> [EXERCISE GOAL] Could you repeat, word for word, the lines of the listing below, from its very start through the line containing "Ивановская область", with both ends included?

> [DATA EXTRACTS]
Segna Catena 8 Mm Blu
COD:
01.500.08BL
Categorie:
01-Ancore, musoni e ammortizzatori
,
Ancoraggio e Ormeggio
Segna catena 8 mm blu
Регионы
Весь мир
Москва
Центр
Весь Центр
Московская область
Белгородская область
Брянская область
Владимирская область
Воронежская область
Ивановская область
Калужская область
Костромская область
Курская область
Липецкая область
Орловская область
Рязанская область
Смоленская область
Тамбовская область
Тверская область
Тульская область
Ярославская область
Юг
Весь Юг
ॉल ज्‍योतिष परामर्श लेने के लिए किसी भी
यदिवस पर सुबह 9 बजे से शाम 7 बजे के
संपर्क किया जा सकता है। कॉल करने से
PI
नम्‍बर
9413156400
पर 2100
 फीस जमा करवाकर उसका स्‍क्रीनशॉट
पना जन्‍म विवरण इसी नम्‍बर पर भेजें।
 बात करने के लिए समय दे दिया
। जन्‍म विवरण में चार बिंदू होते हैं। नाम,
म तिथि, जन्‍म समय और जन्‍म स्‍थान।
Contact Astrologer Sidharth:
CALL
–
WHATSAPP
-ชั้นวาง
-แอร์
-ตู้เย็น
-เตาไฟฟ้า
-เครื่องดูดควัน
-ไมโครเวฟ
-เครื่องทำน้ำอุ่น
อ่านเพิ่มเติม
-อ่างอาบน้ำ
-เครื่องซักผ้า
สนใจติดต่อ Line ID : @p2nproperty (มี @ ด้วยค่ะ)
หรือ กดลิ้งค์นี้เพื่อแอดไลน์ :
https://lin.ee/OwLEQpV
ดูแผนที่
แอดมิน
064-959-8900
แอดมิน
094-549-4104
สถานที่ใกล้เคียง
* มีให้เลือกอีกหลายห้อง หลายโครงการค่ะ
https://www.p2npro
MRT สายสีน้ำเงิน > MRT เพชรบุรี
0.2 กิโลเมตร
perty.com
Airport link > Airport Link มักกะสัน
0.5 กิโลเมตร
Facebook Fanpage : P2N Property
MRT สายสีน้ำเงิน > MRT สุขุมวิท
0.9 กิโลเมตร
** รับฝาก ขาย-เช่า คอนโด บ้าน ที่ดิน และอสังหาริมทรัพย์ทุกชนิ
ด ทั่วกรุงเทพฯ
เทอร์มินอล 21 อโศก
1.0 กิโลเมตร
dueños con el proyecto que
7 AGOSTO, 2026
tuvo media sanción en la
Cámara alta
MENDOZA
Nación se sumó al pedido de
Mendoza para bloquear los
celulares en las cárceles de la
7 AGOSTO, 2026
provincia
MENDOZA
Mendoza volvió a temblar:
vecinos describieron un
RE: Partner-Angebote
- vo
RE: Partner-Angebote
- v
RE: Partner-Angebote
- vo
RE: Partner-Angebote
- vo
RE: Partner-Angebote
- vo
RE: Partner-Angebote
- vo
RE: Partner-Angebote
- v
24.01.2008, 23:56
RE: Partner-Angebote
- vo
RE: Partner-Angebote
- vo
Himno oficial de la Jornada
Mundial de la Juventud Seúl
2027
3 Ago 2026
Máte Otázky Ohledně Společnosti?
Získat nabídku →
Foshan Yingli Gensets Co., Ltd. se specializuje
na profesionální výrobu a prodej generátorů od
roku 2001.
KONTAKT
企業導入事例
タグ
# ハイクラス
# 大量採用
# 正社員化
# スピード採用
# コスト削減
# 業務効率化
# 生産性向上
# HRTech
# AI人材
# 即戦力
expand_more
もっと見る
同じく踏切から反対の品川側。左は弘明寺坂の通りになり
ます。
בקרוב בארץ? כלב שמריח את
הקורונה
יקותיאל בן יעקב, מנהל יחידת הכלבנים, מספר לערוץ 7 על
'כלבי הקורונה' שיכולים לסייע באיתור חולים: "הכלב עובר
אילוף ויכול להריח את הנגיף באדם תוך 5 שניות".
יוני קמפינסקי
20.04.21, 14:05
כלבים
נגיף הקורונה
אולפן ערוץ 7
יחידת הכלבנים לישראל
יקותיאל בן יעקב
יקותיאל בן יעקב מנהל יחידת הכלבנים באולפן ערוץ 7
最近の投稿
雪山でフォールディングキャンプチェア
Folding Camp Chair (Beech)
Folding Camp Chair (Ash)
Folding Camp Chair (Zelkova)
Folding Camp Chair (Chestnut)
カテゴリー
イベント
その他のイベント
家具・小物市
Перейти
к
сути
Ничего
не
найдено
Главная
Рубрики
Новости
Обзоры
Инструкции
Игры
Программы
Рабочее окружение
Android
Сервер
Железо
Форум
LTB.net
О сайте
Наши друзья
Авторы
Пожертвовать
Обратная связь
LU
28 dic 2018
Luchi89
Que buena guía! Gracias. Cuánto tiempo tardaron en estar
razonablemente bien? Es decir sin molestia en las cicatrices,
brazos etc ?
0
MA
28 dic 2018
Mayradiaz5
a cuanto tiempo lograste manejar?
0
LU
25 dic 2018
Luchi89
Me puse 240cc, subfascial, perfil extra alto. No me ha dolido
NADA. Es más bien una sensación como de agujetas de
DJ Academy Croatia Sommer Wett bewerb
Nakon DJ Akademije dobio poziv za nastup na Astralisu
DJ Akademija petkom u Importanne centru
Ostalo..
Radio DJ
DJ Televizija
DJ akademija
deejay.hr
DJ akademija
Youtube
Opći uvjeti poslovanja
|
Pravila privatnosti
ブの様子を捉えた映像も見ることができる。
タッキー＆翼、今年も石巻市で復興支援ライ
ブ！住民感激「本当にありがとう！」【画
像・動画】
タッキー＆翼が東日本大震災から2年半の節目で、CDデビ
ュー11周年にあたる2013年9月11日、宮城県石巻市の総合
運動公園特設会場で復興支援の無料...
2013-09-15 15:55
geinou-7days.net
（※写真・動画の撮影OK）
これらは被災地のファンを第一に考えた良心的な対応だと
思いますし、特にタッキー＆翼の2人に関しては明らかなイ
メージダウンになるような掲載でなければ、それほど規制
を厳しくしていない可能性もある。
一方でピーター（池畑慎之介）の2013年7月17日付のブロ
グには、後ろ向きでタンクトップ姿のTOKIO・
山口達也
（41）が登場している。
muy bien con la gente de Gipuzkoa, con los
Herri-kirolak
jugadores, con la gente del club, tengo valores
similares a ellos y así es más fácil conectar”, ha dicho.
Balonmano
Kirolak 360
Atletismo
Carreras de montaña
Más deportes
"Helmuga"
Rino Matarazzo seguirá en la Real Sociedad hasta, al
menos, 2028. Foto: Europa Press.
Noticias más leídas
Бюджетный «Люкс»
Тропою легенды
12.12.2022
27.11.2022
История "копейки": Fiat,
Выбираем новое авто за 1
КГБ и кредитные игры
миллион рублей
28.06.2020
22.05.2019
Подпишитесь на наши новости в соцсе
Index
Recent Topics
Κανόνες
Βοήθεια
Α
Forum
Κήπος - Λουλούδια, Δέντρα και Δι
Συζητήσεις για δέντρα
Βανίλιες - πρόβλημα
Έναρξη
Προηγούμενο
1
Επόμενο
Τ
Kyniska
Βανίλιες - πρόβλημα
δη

> [SOLVED PROBLEM]
Segna Catena 8 Mm Blu
COD:
01.500.08BL
Categorie:
01-Ancore, musoni e ammortizzatori
,
Ancoraggio e Ormeggio
Segna catena 8 mm blu
Регионы
Весь мир
Москва
Центр
Весь Центр
Московская область
Белгородская область
Брянская область
Владимирская область
Воронежская область
Ивановская область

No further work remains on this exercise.